Goldman Sachs' mistake and the man who made $100m
When Goldman Sachs announced its acquisition of wealth management fintech United Capital for $750m (cash) in 2019, CEO David Solomon was feeling pretty bullish. - United Capital would "help accelerate" Goldman's wealth management strategy, he declared. Four years later, Solomon is tacitly admitting he made a mistake: Goldman said today that it's exploring a sale of United Capital as it evaluates its personal financial management business.
While Goldman's share price is down over 1% as a result of its change of heart and Solomon is lambasted for his strategic errors, Joe Duran - the man who founded and sold United Capital, is doing just fine.
Duran, who is an avid practitioner of yoga and who worked his way up from minimum wage jobs, netted an alleged $75m-$150m from Goldman's purchase of United Capital four years ago. Initially, Goldman also hired him as a partner (on a presumed $950k salary), but Duran left the firm in February '23 after the integration of the two firms was declared complete. When he quit, Duran was due to stay on at Goldman as a consultant, but only last week he announced that he's busy raising money for a new business venture in the registered investment advisor space.

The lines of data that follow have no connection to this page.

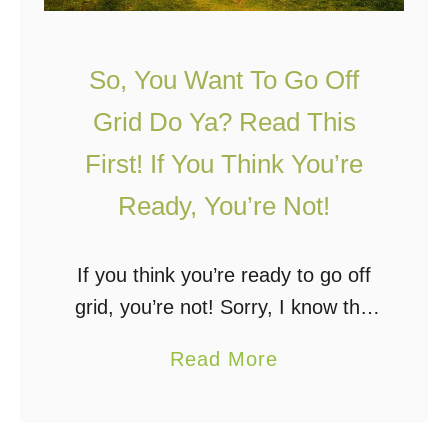
So, You Want To Go Off
Grid Do Ya? Read This
First! If You Think You’re
Ready, You’re Not!
If you think you’re ready to go off
grid, you’re not! Sorry, I know this
sounds discouraging but it’s not, I
a
Read More
promise. Keep reading. Some
b
people will not like this …
o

Duran, who describes himself as a serial entrepreneur, has presumably spent the past few months with his wife and daughters, living off the money he made from Goldman Sachs.
Meanwhile, it's not clear whether Goldman Sachs faces a writedown on its $750m United Capital investment. The firm already took a $504m writedown on the Greensky home loan business it bought for a $2.2bn stock deal in 2021, and which it's also trying to sell on again. While Goldman employees suffer through the share price, the best way to make money at Goldman in recent years seems to have been to concoct a consumer finance company and pitch it to the executive team.